- What you should do
Reproduce each of the following lines word for word, omitting the pictures from your answer.

[Saved entries]
# # # # #
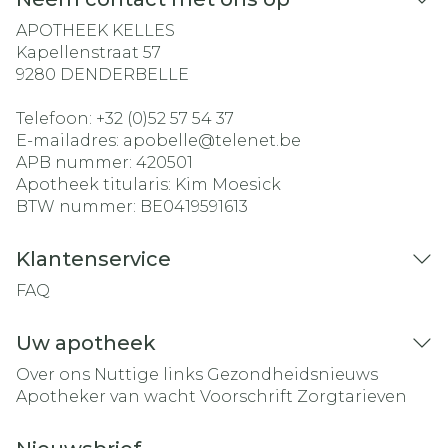
APOTHEEK KELLES
Kapellenstraat 57
9280
DENDERBELLE
Telefoon:
+32 (0)52 57 54 37
E-mailadres:
apobelle@
telenet.be
APB nummer:
420501
Apotheek titularis:
Kim Moesick
BTW nummer:
BE0419591613
Klantenservice
FAQ
Uw apotheek
Over ons
Nuttige links
Gezondheidsnieuws
Apotheker van wacht
Voorschrift
Zorgtarieven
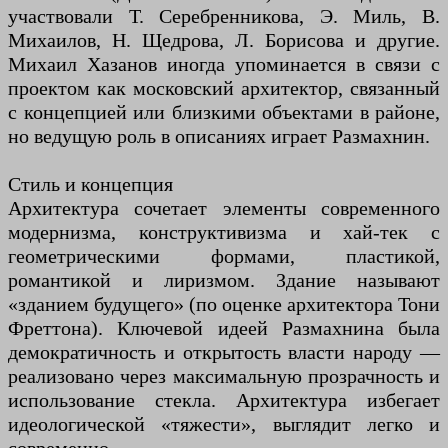
участвовали Т. Серебренникова, Э. Миль, В.
Михаилов, Н. Щедрова, Л. Борисова и другие.
Михаил Хазанов иногда упоминается в связи с
проектом как московский архитектор, связанный
с концепцией или близкими объектами в районе,
но ведущую роль в описаниях играет Размахнин.
Стиль и концепция
Архитектура сочетает элементы современного
модернизма, конструктивизма и хай-тек с
геометрическими формами, пластикой,
романтикой и лиризмом. Здание называют
«зданием будущего» (по оценке архитектора Тони
Фреттона). Ключевой идеей Размахнина была
демократичность и открытость власти народу —
реализовано через максимальную прозрачность и
использование стекла. Архитектура избегает
идеологической «тяжести», выглядит легко и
# # # # #
- Expected answer
APOTHEEK KELLES
Kapellenstraat 57
9280
DENDERBELLE
Telefoon:
+32 (0)52 57 54 37
E-mailadres:
apobelle@
telenet.be
APB nummer:
420501
Apotheek titularis:
Kim Moesick
BTW nummer:
BE0419591613
Klantenservice
FAQ
Uw apotheek
Over ons
Nuttige links
Gezondheidsnieuws
Apotheker van wacht
Voorschrift
Zorgtarieven
участвовали Т. Серебренникова, Э. Миль, В.
Михаилов, Н. Щедрова, Л. Борисова и другие.
Михаил Хазанов иногда упоминается в связи с
проектом как московский архитектор, связанный
с концепцией или близкими объектами в районе,
но ведущую роль в описаниях играет Размахнин.
Стиль и концепция
Архитектура сочетает элементы современного
модернизма, конструктивизма и хай-тек с
геометрическими формами, пластикой,
романтикой и лиризмом. Здание называют
«зданием будущего» (по оценке архитектора Тони
Фреттона). Ключевой идеей Размахнина была
демократичность и открытость власти народу —
реализовано через максимальную прозрачность и
использование стекла. Архитектура избегает
идеологической «тяжести», выглядит легко и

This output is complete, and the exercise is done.